Whilst these companies have the technology to deliver lifesaving medicines, they lack the character to direct public health. This industry’s most notable characteristics overlay exactly with the three flaws in the logic driving the total-vaccination campaign:
- criminal convictions on every continent for dangerous overselling and overstating of their products ²⁸
- a reputation for unscrupulous evasion of liability and damage claims ²⁹
- an incessant campaign, nearly 100 years long, to undermine and defame the preventative approach of natural health ³⁰
This third element represents the real ‘dark matter’ of the pandemic, the accumulated force of probably the longest running, most comprehensive smear campaign in history, which has defined the modern conception of medicine.
This is best illustrated in the case of vitamin D therapy for covid. Has there ever been a sense that vitamin D might be offered on prescription?
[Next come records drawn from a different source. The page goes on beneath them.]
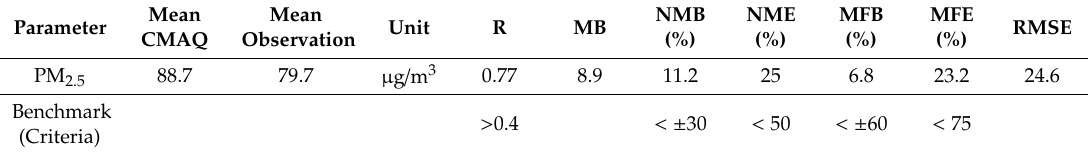
Figure 7. Comparison of simulated (black line) and observed (red line) PM 2.5 in December 2010. The grey bars denote nighttime periods. Table 3. Statistical parameters of CMAQ performance for daily concentrations of PM 2.5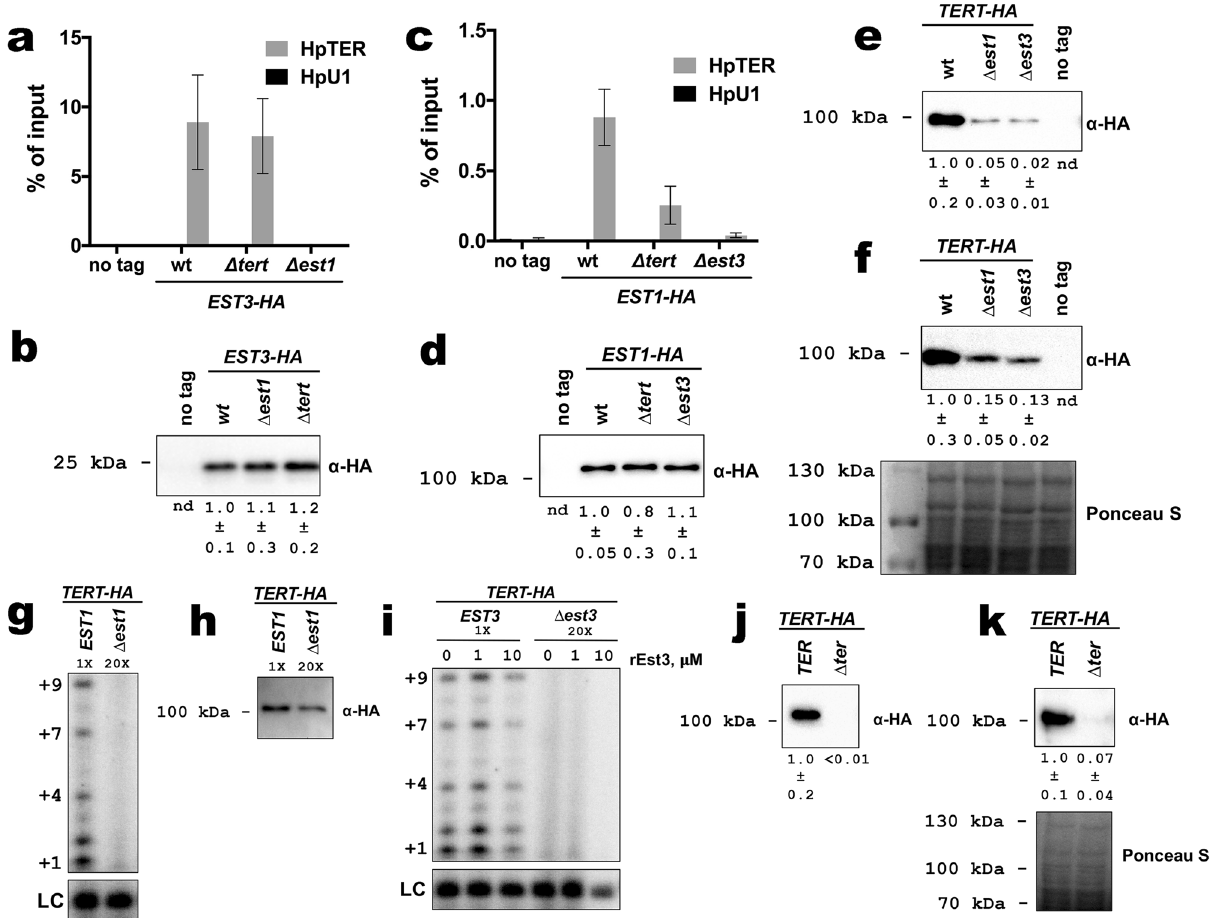
Figure 6. ( a ) Analysis of HpTER association with Est3-HA. Quantitative RT-PCR analysis of the HpTER co-precipitated on anti-HA agarose after incubation with extracts from the indicated strains. Small nuclear RNA HpU1 was also analyzed as a negative control. Data represented as percentage of input RNA (mean ± SD). ( b ) Western blot analysis (with anti-HA antibodies) of Est3-HA protein levels in anti-HA precipitates prepared from the equal amounts of cultures of the indicated strains. Numbers below are quantifications of band intensities (mean ± SD) calculated using values from three biological replicates. “nd”—not determined. Extracts prepared from three independently grown cultures of each strain were utilized for the experiments in ( a ) and ( b ). ( c ) and ( d ) same as ( a ) and ( b ), respectively, only with Est1-HA protein. ( e ) same as ( b ) but with TERT-HA protein. 1/2 portions of the IP sample obtained from 400 ml YPD cultures (OD 600 ~ 1) were used for analysis. ( f ) Anti-HA Western blot analysis of TERT-HA protein levels in extracts prepared from the indicated strains (upper panel). Ponceau S-stained membrane served as a loading control (lower panel). Equal amounts of input samples were used for analysis. Numbers below the blot are quantifications of band intensities (mean ± SD) calculated using values from three biological replicates. “nd”—not determined. ( g ) Telomerase activity assay of TERT-HA EST1 and TERT-HA ∆est1 IP samples with HD5 primer. “LC” loading control. 1/10 portion of the IP sample obtained from 400 ml YPD culture (OD 600 ~ 1) of TERT-HA EST1 and in 1/2 portion of the IP sample obtained from 1,600 ml YPD culture (OD 600 ~ 1) of TERT-HA ∆est1 were used for the experiment. ( h ) Western blot analysis of samples from ( g ). ( i ) same ( g ) but with TERT-HA EST3 and TERT-HA ∆est3 IP samples. Telomerase on beads was pre-incubated with recombinant Est3 (rEst3) (1 or 10 μM) where indicated. ( j ) same as ( e ) but with TERT-HA ∆ter strain. ( k ) same as ( f ) but with TERT-HA ∆ter strain. Original (full lane view, no contrast adjustment) blots and gels from ( b , d – k ) are shown in Supplementary Fig. ability of OB-fold proteins; among other known functionalities are their interactions with RNA and proteins, including other OB fold units. OB fold domains were found in a number of telomere-binding proteins from various species, where they demonstrate all these modes of interaction. The structural core of OB-fold proteins is composed of conserved beta-strand elements β1–β5 forming the two anti-parallel beta-sheets, connecting loop elements L12, L23, and L45 of variable length, and optional α-helices, the most conserved of which is a C-terminal helix (C-helix). Analysis of the architecture of telomeric OB fold-containing proteins 53 suggests that the length and position of connecting elements and alpha-helices may reflect the interaction preferences of a particular OB fold module. Figure 8 shows the examples of the ssDNA- and protein-binding telomeric proteins 54–56 with the focus on their interaction interfaces and the position of the connecting element L45. Typical for these proteins is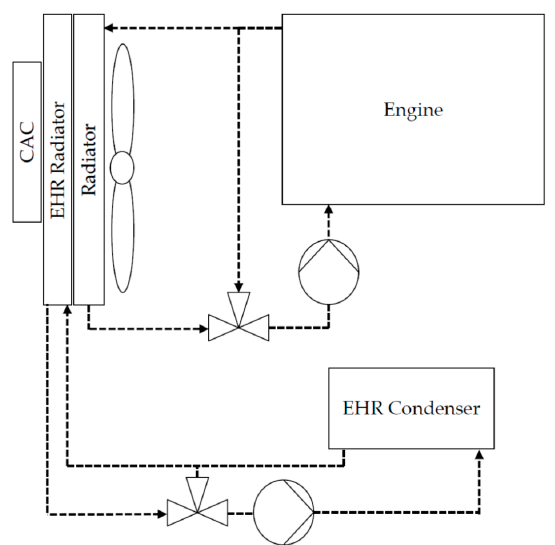
Figure 4. Low temperature cooling system.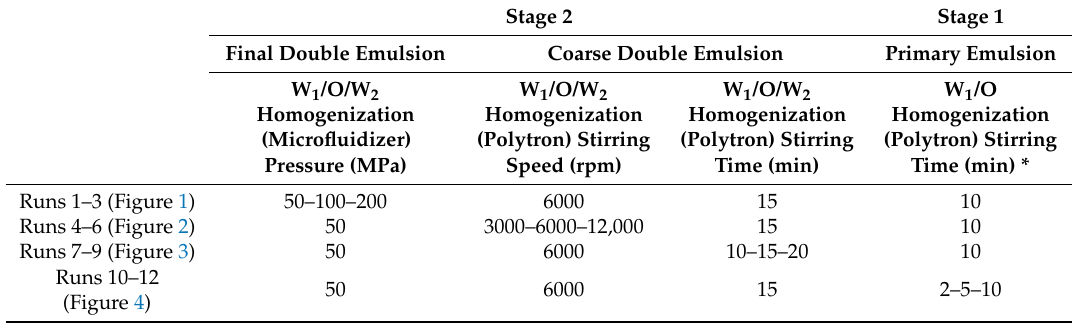
Emulsion composition: W 1 /O: 76 g corn oil, 4 g PGPR, 20 g of aqueous blueberry pomace extract (W 1 ); W 1 /O/W 2 : 30 g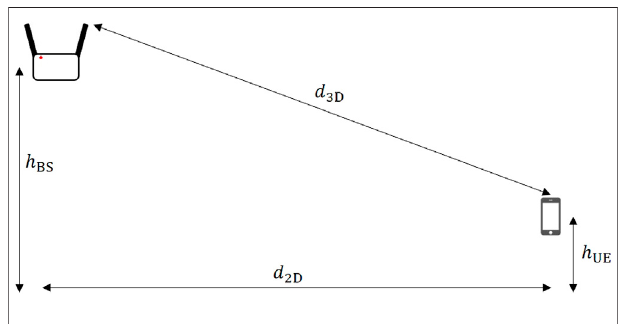
FIGURE 5 | De fi nition of d 2D and d 3D for indoor scenarios.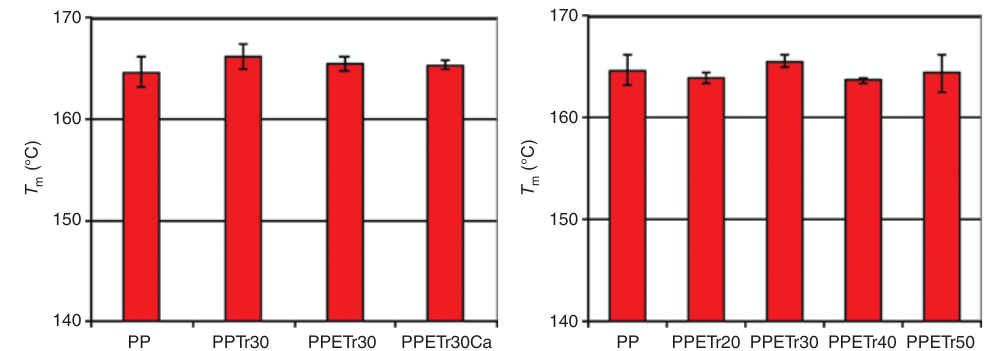
Figure 6 Melting temperature of PP triticale composites.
Or vitamin C, universally understood to increase resistance to covid and disease in general? Or the free provision of organic fresh fruit and vegetables? Of course not. It’s not part of the strategy that a pharmaceutically oriented political system adopts against disease, where natural health is the de facto inferior class.
But it is the strategy that almost all of us adopt in our lives. We try to eat well, use supplements if we can afford them, get as much exposure to nature as possible, stay fit and happy — which for most of us means regular, varied human contact. Somehow covid has divorced our public health strategy from this perennial wisdom.
Look at our cultural landscape now: people wearing masks when alone in the fresh air, refusing to embrace their loved ones even when they’ve had the virus or been vaccinated. Nobody knows quite what to do. The black and white of the newspaper age has become an agonising digital kaleidoscope. Research has defined public policy — only to be retracted, half-truths have been made into slogans to engage ‘buy-in’, fear has been used as a tool to restrict public movement.
It should be a source of great cultural shame. I can’t help thinking of what our grandmas and grandpas would think of this fanatical risk-aversion and commercialism, with it’s disregard for the spirit of the law and the sanctity of the scientific principle, both of which have been savaged in this crisis and both of which form the central planks of the western historical legacy.
I wonder whether this insult to our heritage is sufficient to shock us into resistance. And what form that might take in a scientifically and legally minded culture such as ours.
How might we establish an appetite in corporate science to pursue its own defects rather than deny and defend them? Without this, all of our most noble efforts for public health may be in vain.
There is a solution to this conundrum. Like many of the solutions to today’s problems, it’s as obvious as it is unlikely. Covid vaccines should be moved into a new category, a not-for-profit, ‘planetary good’.
Today’s world functions as it does by virtue of the free market, which operates on principles. When covid vaccine companies won their indemnity from prosecution for damages resulting from their products, they severed their connection from the market’s key regulatory mechanism. The market is deemed trustworthy because it is a self regulating system, so entities operating outside its regulatory mechanisms are rogue and definitively unsafe. This kind of partial participation should be disallowed.
Those working in the covid vaccine industry would still be paid for their work — which must surely continue. But the ‘profit’ portion of the industry, set to be substantial, should be rescinded. The resulting new ‘fund’ used to pay for research into the long and short term health implications of vaccination. (It is striking that so little attention has been drawn to the not-for-profit basis which sets Astrazeneca apart from the other vaccine manufacturers. In this new framing their product might also attract a ‘profit’ margin, for the same purpose.)
It would probably be prudent to assign a portion of the fund for compensation for any unforeseen damages discovered in the research.